-------- Records for the exercise

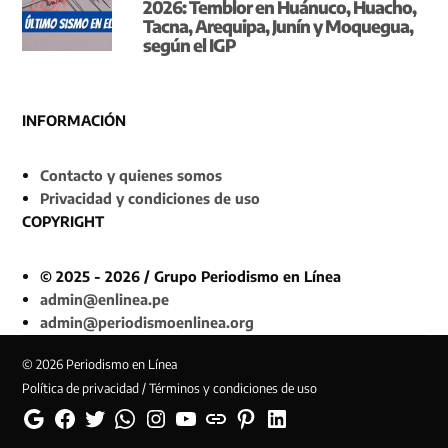
2026: Temblor en Huánuco, Huacho,
Tacna, Arequipa, Junín y Moquegua,
según el IGP
INFORMACIÓN
Contacto y quienes somos
Privacidad y condiciones de uso
COPYRIGHT
© 2025 - 2026 / Grupo Periodismo en Línea
admin@enlinea.pe
admin@periodismoenlinea.org
© 2026 Periodismo en Línea
Política de privacidad / Términos y condiciones de uso
Google
Facebook
Twitter
Whatsapp
Instagram
YouTube
Web
Pinterest
Linkedin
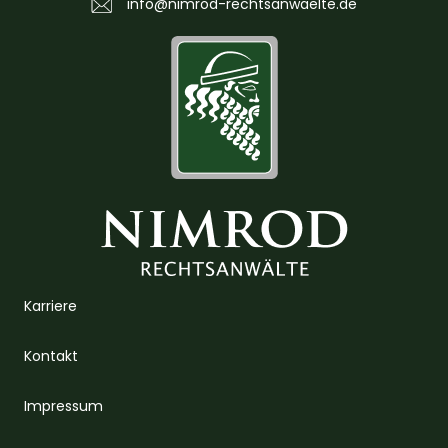
info@nimrod-rechtsanwaelte.de
Karriere
Kontakt
Impressum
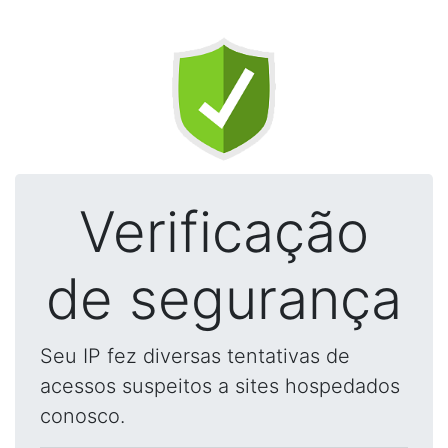
Verificação
de segurança
Seu IP fez diversas tentativas de
acessos suspeitos a sites hospedados
conosco.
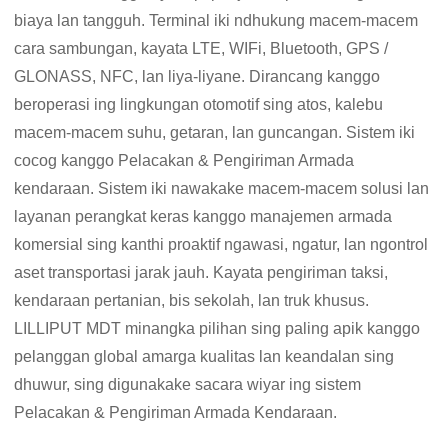
biaya lan tangguh. Terminal iki ndhukung macem-macem
cara sambungan, kayata LTE, WIFi, Bluetooth, GPS /
GLONASS, NFC, lan liya-liyane. Dirancang kanggo
beroperasi ing lingkungan otomotif sing atos, kalebu
macem-macem suhu, getaran, lan guncangan. Sistem iki
cocog kanggo Pelacakan & Pengiriman Armada
kendaraan. Sistem iki nawakake macem-macem solusi lan
layanan perangkat keras kanggo manajemen armada
komersial sing kanthi proaktif ngawasi, ngatur, lan ngontrol
aset transportasi jarak jauh. Kayata pengiriman taksi,
kendaraan pertanian, bis sekolah, lan truk khusus.
LILLIPUT MDT minangka pilihan sing paling apik kanggo
pelanggan global amarga kualitas lan keandalan sing
dhuwur, sing digunakake sacara wiyar ing sistem
Pelacakan & Pengiriman Armada Kendaraan.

----------------

» Directions:
Omit the pictures and reproduce the remaining material above exactly.

» Solution to this exercise:
2026: Temblor en Huánuco, Huacho,
Tacna, Arequipa, Junín y Moquegua,
según el IGP
INFORMACIÓN
Contacto y quienes somos
Privacidad y condiciones de uso
COPYRIGHT
© 2025 - 2026 / Grupo Periodismo en Línea
admin@enlinea.pe
admin@periodismoenlinea.org
© 2026 Periodismo en Línea
Política de privacidad / Términos y condiciones de uso
Google
Facebook
Twitter
Whatsapp
Instagram
YouTube
Web
Pinterest
Linkedin
info@nimrod-rechtsanwaelte.de
Karriere
Kontakt
Impressum
Verificação
de segurança
Seu IP fez diversas tentativas de
acessos suspeitos a sites hospedados
conosco.
biaya lan tangguh. Terminal iki ndhukung macem-macem
cara sambungan, kayata LTE, WIFi, Bluetooth, GPS /
GLONASS, NFC, lan liya-liyane. Dirancang kanggo
beroperasi ing lingkungan otomotif sing atos, kalebu
macem-macem suhu, getaran, lan guncangan. Sistem iki
cocog kanggo Pelacakan & Pengiriman Armada
kendaraan. Sistem iki nawakake macem-macem solusi lan
layanan perangkat keras kanggo manajemen armada
komersial sing kanthi proaktif ngawasi, ngatur, lan ngontrol
aset transportasi jarak jauh. Kayata pengiriman taksi,
kendaraan pertanian, bis sekolah, lan truk khusus.
LILLIPUT MDT minangka pilihan sing paling apik kanggo
pelanggan global amarga kualitas lan keandalan sing
dhuwur, sing digunakake sacara wiyar ing sistem
Pelacakan & Pengiriman Armada Kendaraan.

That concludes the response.